▸ Provided passage
======

Feature Flags + Async Destroy + Empty Bpobj #1148

Closed
wants to merge 9 commits into from

4 participants

@behlendorf
ZFS on Linux member

This pull request contains all the required upstream Illumos patches to implement feature flags, the new asynchronous destroy feature, and the new empty bpobj feature. The branch:

  • Builds cleanly on all supported platforms
  • Passes ztest
  • Passes all the usual regression tests
  • Behaves as expected during manual testing

I would like to merge this feature in for the rc14 tag. However, before I do that I want to see some additional real world testing. If your interested in getting this support added to ZoL please consider running this branch on a test zpool and reporting any issues you encounter. I'd love to see the following scenarios tested using pool with interesting test data.

======

▸ Source information
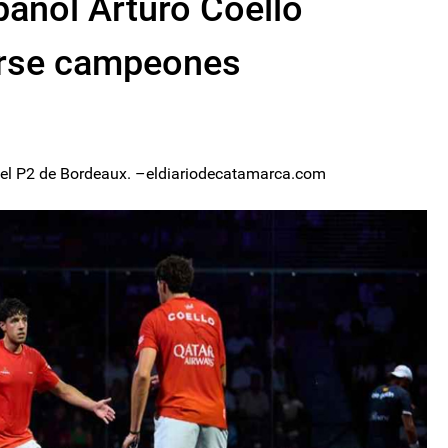
pañol Arturo Coello
arse campeones
 el P2 de Bordeaux. –eldiariodecatamarca.com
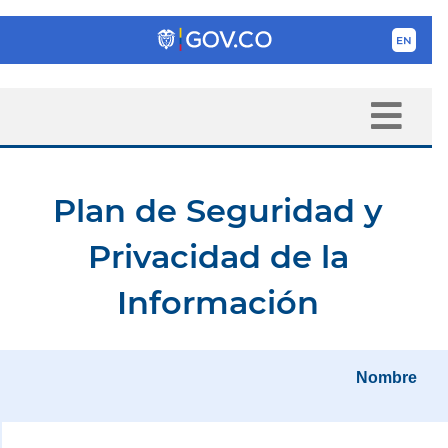
Plan de Seguridad y
Privacidad de la
Información
Nombre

======

▸ Required actions
[a] In the ZFS pull request, which tag does the author want to merge this feature into?
[b] Please write out the ZFS pull request text from "This pull request" up to and including "interesting test data.".
The data above come from a separate source.

▸ Responses
[a] The rc14 tag.

[b]
This pull request contains all the required upstream Illumos patches to implement feature flags, the new asynchronous destroy feature, and the new empty bpobj feature. The branch:

  • Builds cleanly on all supported platforms
  • Passes ztest
  • Passes all the usual regression tests
  • Behaves as expected during manual testing

I would like to merge this feature in for the rc14 tag. However, before I do that I want to see some additional real world testing. If your interested in getting this support added to ZoL please consider running this branch on a test zpool and reporting any issues you encounter. I'd love to see the following scenarios tested using pool with interesting test data.